─── Excerpted data ───
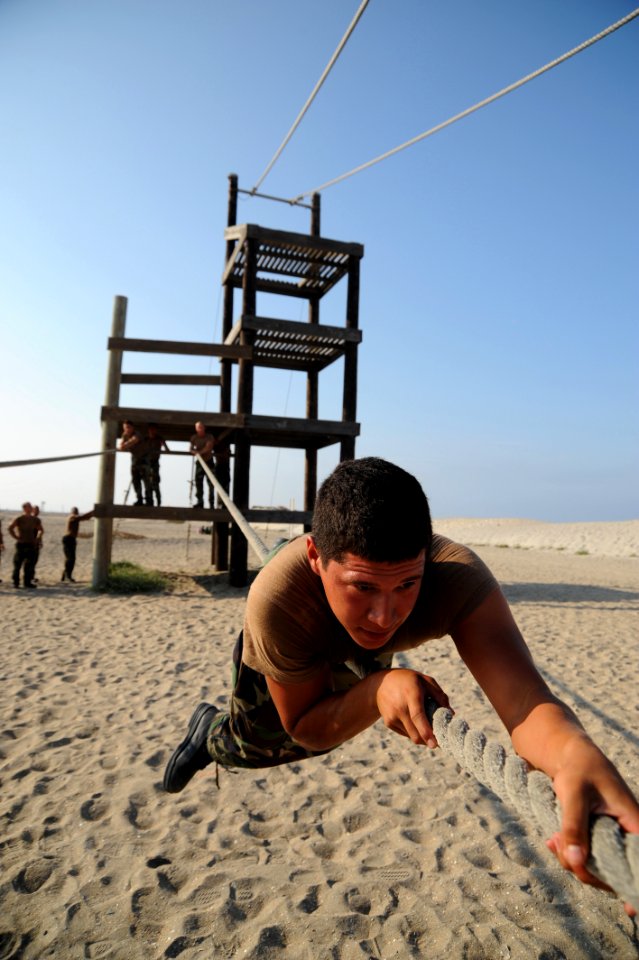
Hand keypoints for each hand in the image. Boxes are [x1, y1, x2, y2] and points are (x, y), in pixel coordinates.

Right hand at [375, 668, 449, 746]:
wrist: (382, 683)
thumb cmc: (409, 681)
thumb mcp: (425, 680)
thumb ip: (439, 695)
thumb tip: (450, 714)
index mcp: (411, 694)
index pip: (418, 716)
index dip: (426, 731)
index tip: (434, 744)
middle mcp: (399, 707)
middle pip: (415, 732)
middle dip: (429, 740)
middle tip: (440, 741)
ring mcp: (392, 716)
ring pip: (412, 736)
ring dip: (422, 735)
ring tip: (427, 725)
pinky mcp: (388, 723)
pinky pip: (406, 733)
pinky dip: (414, 732)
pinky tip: (415, 721)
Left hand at [545, 736, 638, 914]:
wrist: (564, 751)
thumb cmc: (576, 765)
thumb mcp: (573, 792)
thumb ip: (574, 826)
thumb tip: (575, 862)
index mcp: (633, 820)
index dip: (636, 884)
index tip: (630, 906)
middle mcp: (624, 831)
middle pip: (613, 871)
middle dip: (586, 869)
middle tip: (560, 847)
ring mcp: (607, 835)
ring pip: (594, 866)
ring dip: (572, 859)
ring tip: (553, 839)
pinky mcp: (591, 834)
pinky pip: (582, 855)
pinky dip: (567, 852)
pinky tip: (551, 840)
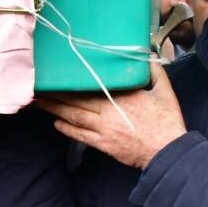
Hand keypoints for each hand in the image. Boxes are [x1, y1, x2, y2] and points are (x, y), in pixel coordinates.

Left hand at [36, 64, 186, 168]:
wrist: (168, 151)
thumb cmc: (167, 120)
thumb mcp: (164, 90)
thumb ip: (153, 72)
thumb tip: (145, 56)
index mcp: (122, 94)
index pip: (92, 84)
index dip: (74, 79)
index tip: (60, 72)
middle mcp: (109, 110)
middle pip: (76, 100)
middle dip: (56, 93)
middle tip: (39, 87)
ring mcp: (104, 129)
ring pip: (74, 116)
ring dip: (55, 109)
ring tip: (40, 103)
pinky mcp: (104, 144)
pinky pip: (80, 135)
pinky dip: (67, 129)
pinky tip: (56, 123)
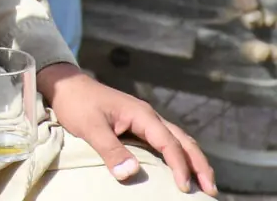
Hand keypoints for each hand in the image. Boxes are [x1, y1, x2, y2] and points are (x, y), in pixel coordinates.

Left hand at [39, 63, 214, 194]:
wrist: (65, 85)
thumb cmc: (76, 103)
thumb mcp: (89, 127)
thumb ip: (110, 149)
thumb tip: (131, 173)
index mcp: (142, 114)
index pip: (169, 143)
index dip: (179, 166)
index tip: (184, 188)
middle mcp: (149, 116)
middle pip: (183, 141)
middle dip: (199, 165)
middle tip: (211, 190)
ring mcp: (145, 119)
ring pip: (179, 140)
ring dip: (193, 160)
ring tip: (204, 183)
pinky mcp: (139, 124)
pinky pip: (167, 140)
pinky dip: (180, 155)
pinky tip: (182, 167)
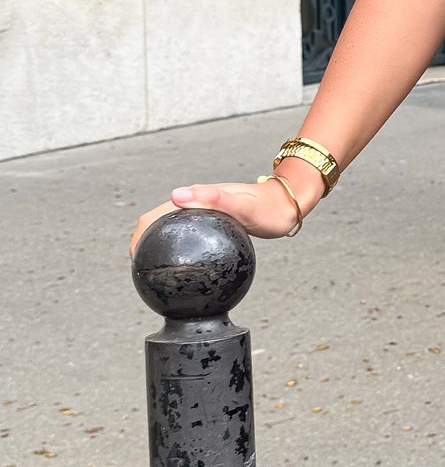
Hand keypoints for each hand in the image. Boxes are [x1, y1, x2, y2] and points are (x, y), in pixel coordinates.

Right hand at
───
Task to complete » Within the entries above, give again exactly the lines starting at the one that contains "pinky pip: (80, 135)" and ending at the one that contains "thumb tip: (131, 173)", leaving out the pictures.

Exercise answer »
pinky pip: (80, 135)
pinky dip: (67, 129)
pinky tip: (56, 123)
Hand keypoints for each hand in the image. Boxes are [x1, y1, x2, y2] and points are (x, y), in pixel coordinates.

Left hand at [39, 63, 214, 194]:
wrist: (65, 85)
thumb cmc: (76, 103)
thumb mcp: (89, 127)
thumb ip: (110, 149)
thumb tip: (131, 173)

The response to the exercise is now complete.